WORK TASK –
Each line below must be reproduced exactly as it stands. Pictures stay out of the copy.
*** DATA EXTRACT Section Begins ***
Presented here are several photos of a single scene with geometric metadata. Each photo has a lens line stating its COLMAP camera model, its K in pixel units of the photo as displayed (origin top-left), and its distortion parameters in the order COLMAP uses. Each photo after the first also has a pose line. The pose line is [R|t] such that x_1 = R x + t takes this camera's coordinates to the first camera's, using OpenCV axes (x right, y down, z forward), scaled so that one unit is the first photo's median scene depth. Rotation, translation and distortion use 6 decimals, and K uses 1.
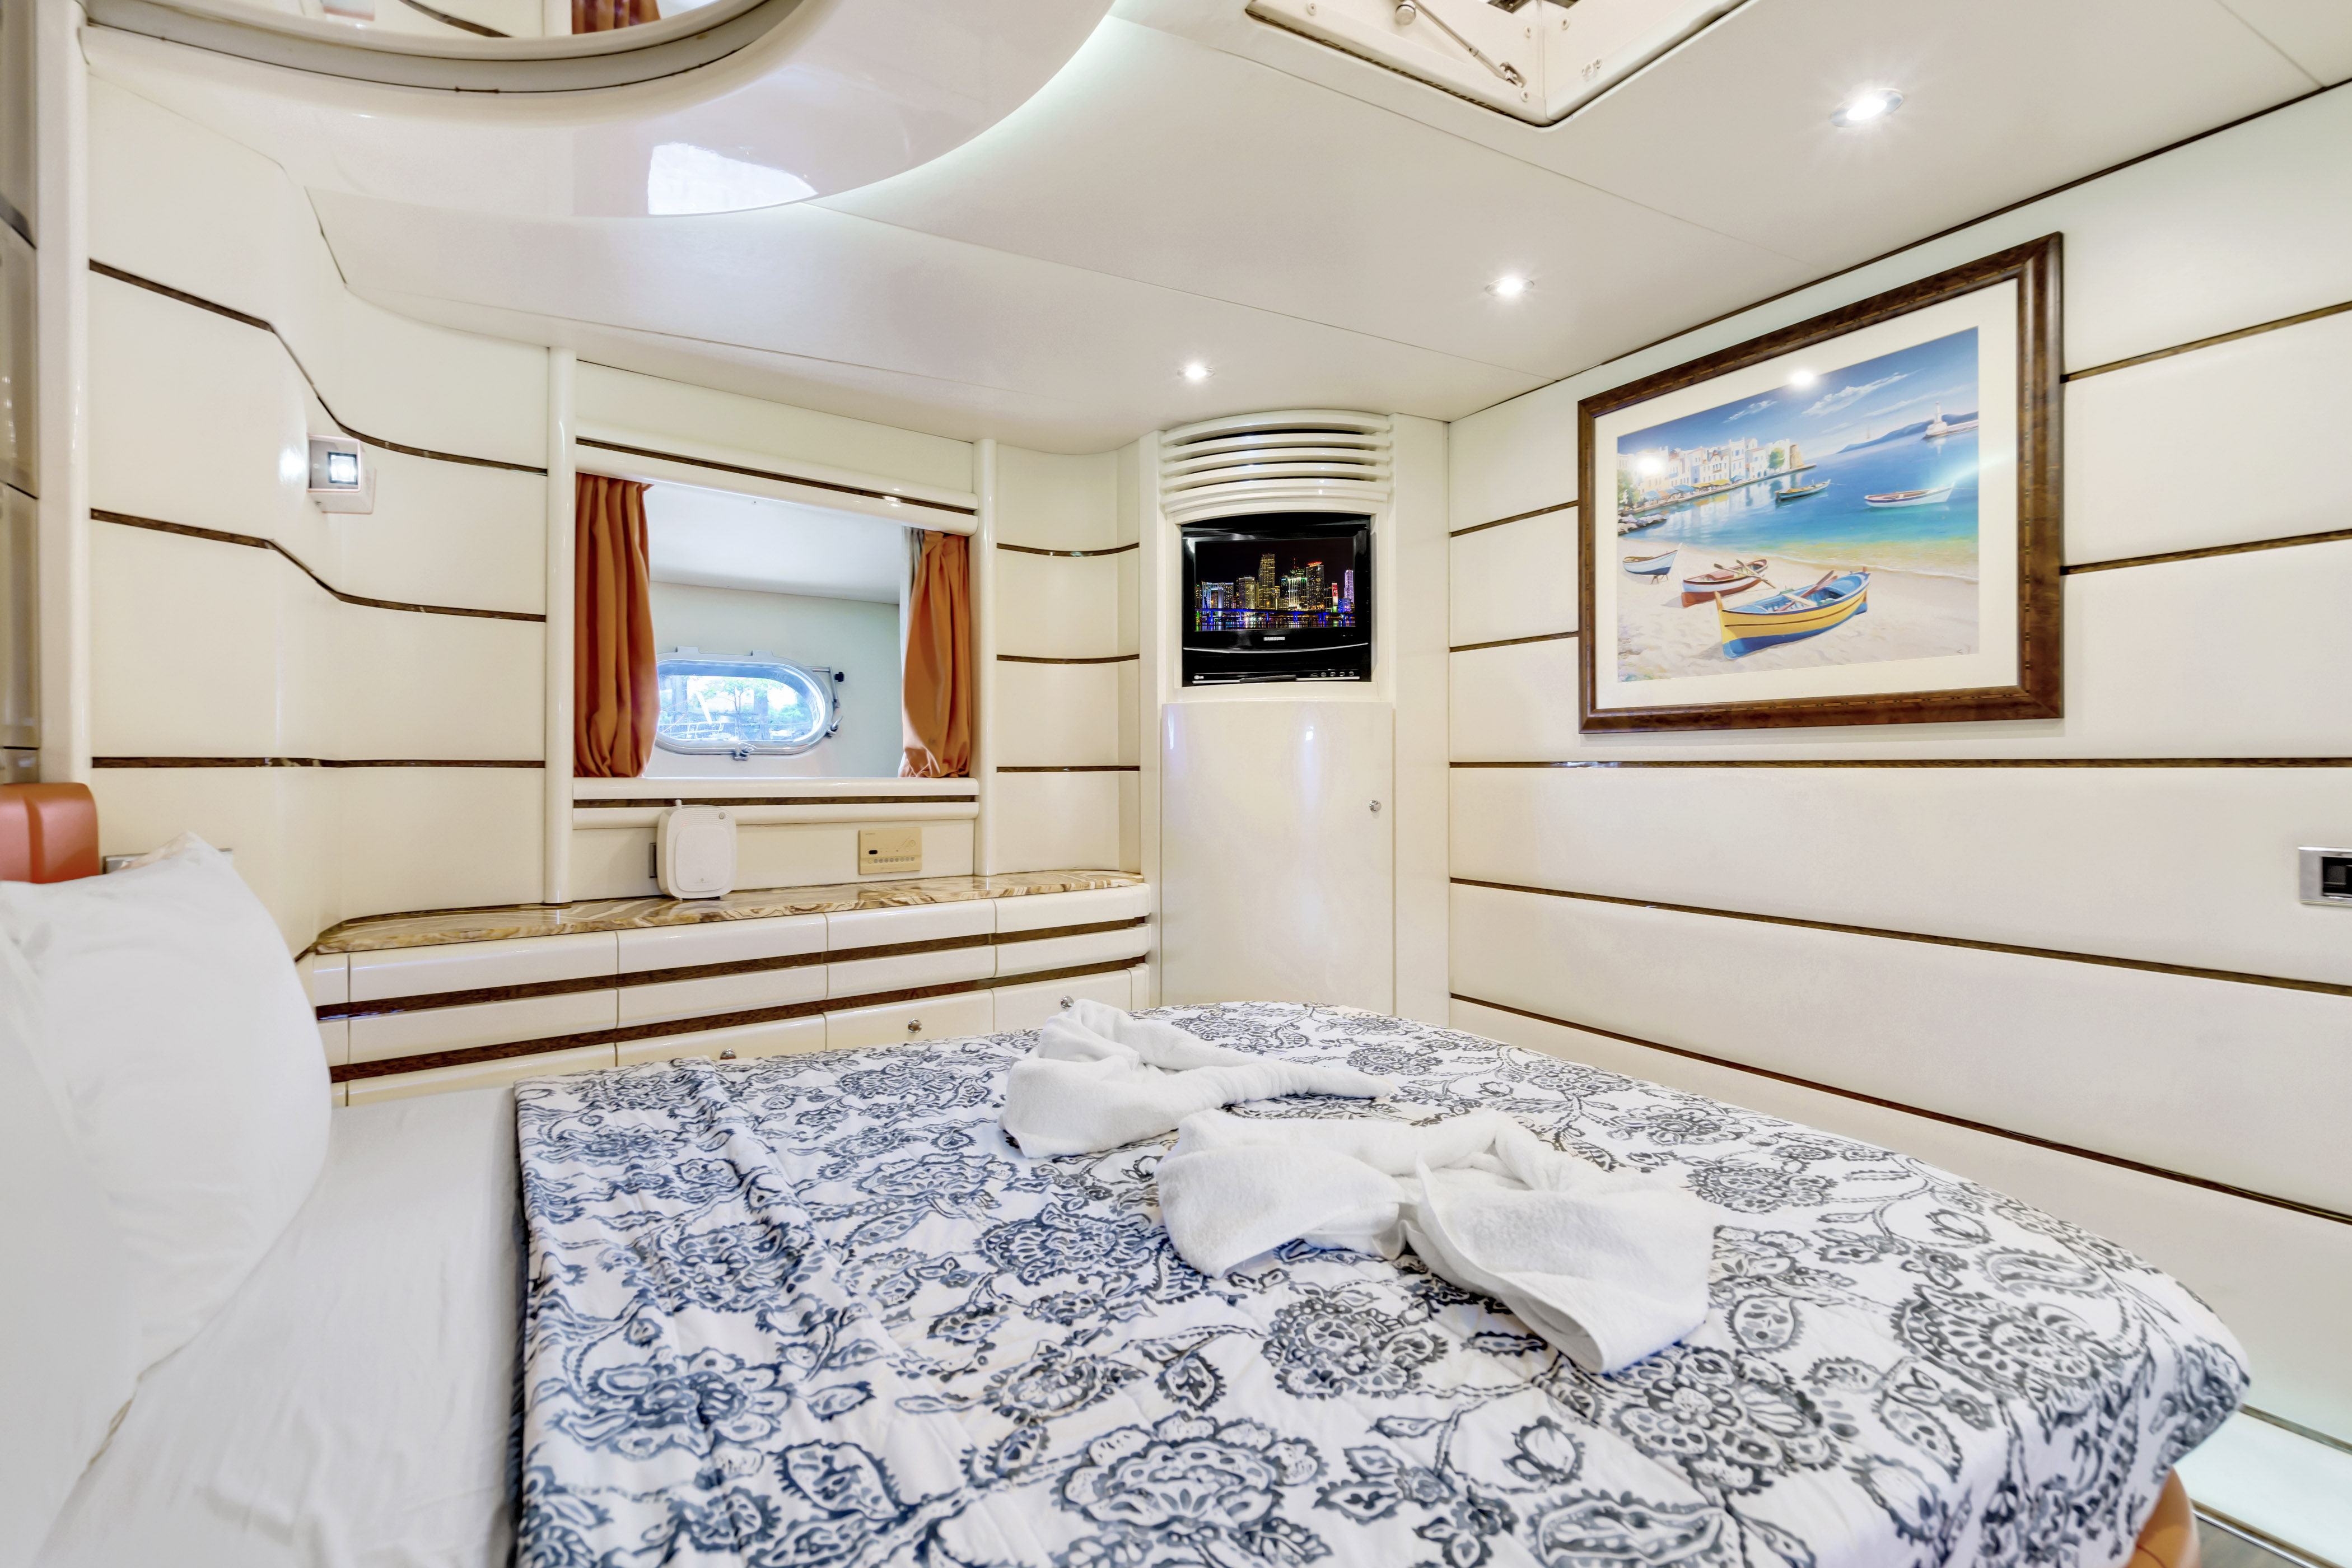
lens RADIAL K [[1110.3, 0, 1176.0], [0, 1110.3, 784.0], [0, 0, 1]] dist [0.015232, -0.000695]
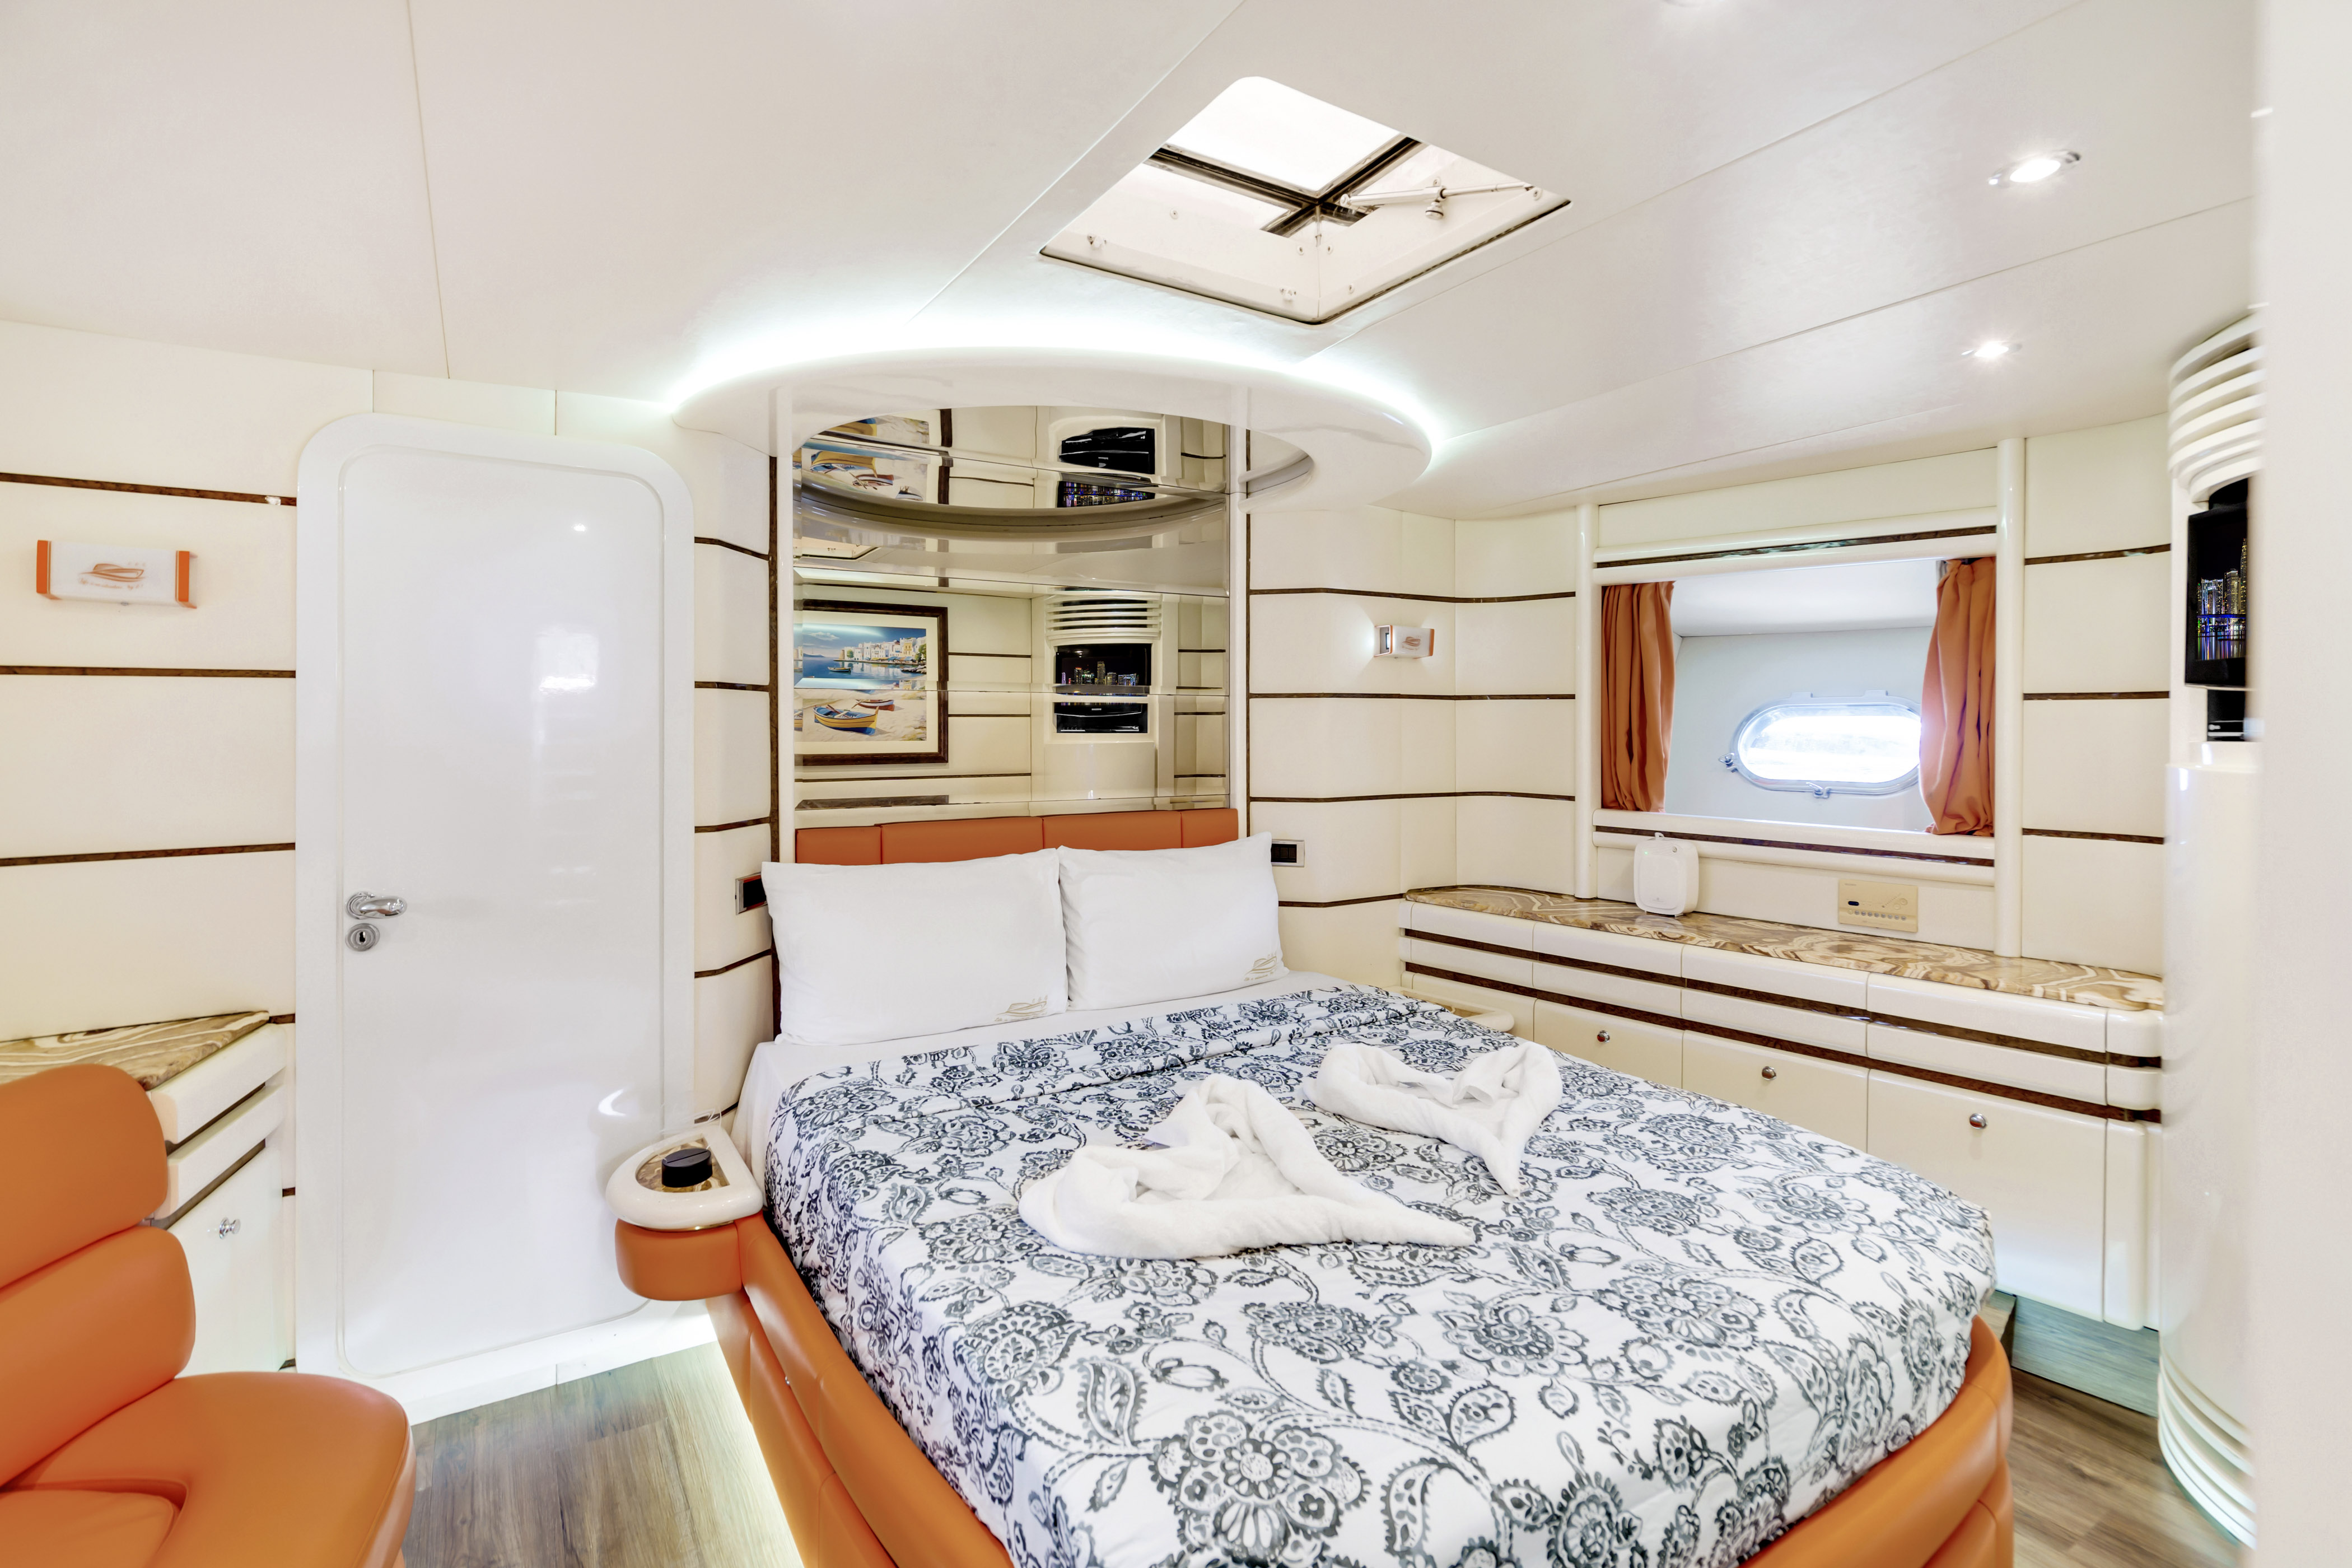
lens RADIAL K [[1077.9, 0, 1178.7], [0, 1077.9, 748.6], [0, 0, 1]] dist [0.000525, -0.000151]
pose [[0.042627, 0.023306, -0.998819, 0.782594], [-0.016515, 0.999608, 0.022619, -0.104577], [0.998955, 0.015531, 0.042995, 0.427301]]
*** DATA EXTRACT Section Ends ***
WRITTEN ANSWER –
Presented here are several photos of a single scene with geometric metadata. Each photo has a lens line stating its COLMAP camera model, its K in pixel units of the photo as displayed (origin top-left), and its distortion parameters in the order COLMAP uses. Each photo after the first also has a pose line. The pose line is [R|t] such that x_1 = R x + t takes this camera's coordinates to the first camera's, using OpenCV axes (x right, y down, z forward), scaled so that one unit is the first photo's median scene depth. Rotation, translation and distortion use 6 decimals, and K uses 1.
lens RADIAL K [[1110.3, 0, 1176.0], [0, 1110.3, 784.0], [0, 0, 1]] dist [0.015232, -0.000695]
lens RADIAL K [[1077.9, 0, 1178.7], [0, 1077.9, 748.6], [0, 0, 1]] dist [0.000525, -0.000151]
pose [[0.042627, 0.023306, -0.998819, 0.782594], [-0.016515, 0.999608, 0.022619, -0.104577], [0.998955, 0.015531, 0.042995, 0.427301]]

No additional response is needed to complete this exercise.